The role of NSW’s government architect has existed since Francis Greenway became the first architect for Governor Macquarie in 1816. There have been 22 government architects since Greenway in those 199 years. The 23rd and current government architect is Peter Poulet.

Now, under plans by the current NSW Government, that 199-year tradition of government stewardship of architecture is under threat.

The Office of the Government Architect (GAO) has suffered such severe budget cuts that it will be forced to slash staff from 120 down to about 12, The Financial Review reported in June.

Why these changes are detrimental to NSW architecture

The GAO has been responsible for some of this state’s most significant and iconic buildings, including the Sydney GPO and Customs House at Circular Quay.

The current change is designed to force the GAO to focus only on providing design consultancy services.

The reduction is part of a wider restructuring of the Department of Finance Services and Property, turning its role into a buyer of services rather than a provider of services.

But this severely undermines the importance and value of the GAO’s work.

The government architect’s strategic focus is working towards a better quality, sustainable and liveable urban environment.

This role is one of design leadership and excellence – continuing the tradition created by Francis Greenway. So successful has this been over the centuries that the GAO has regularly received awards in the Annual Institute of Architects Design Awards. This year is no different: the GAO is currently nominated for four awards this year.

The GAO has been an important influencer of government policies towards the built environment; this is now under threat.

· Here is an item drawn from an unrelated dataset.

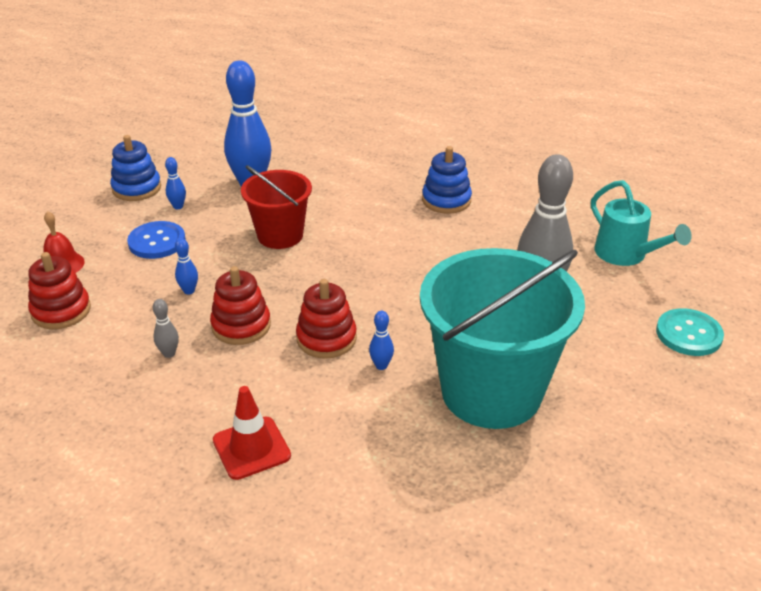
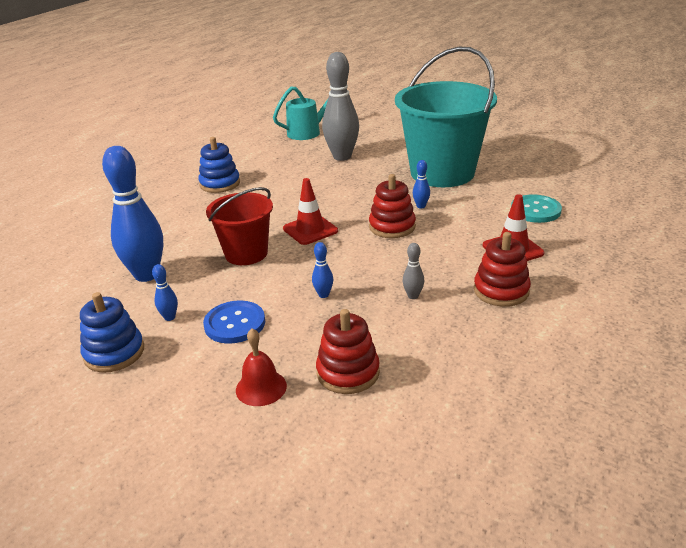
camera: 85 degrees left, 5 degrees down
(241, 326) = (375, 264): red stacking toy -> red stacking toy (501, 291)
(325, 274) = (310, 230): none -> red traffic cone
(688, 334) = (387, 123): turquoise button -> turquoise button (535, 210)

The GAO is also an incubator of architectural talent. Many former-GAO architects have “graduated” to successful careers and quality contributions to the commercial world.

With these savage cuts, the strongest currency the GAO had – its ability to showcase good design – becomes irrelevant. It no longer has the capacity to deliver quality design from its own ranks. And how is the GAO to deliver a quality advisory role with the many departments looking to procure buildings?

There are two possibilities: one is that procurement will slow to a glacial pace. The second is that projects will proceed without the GAO’s excellent insights. Both are a tragedy.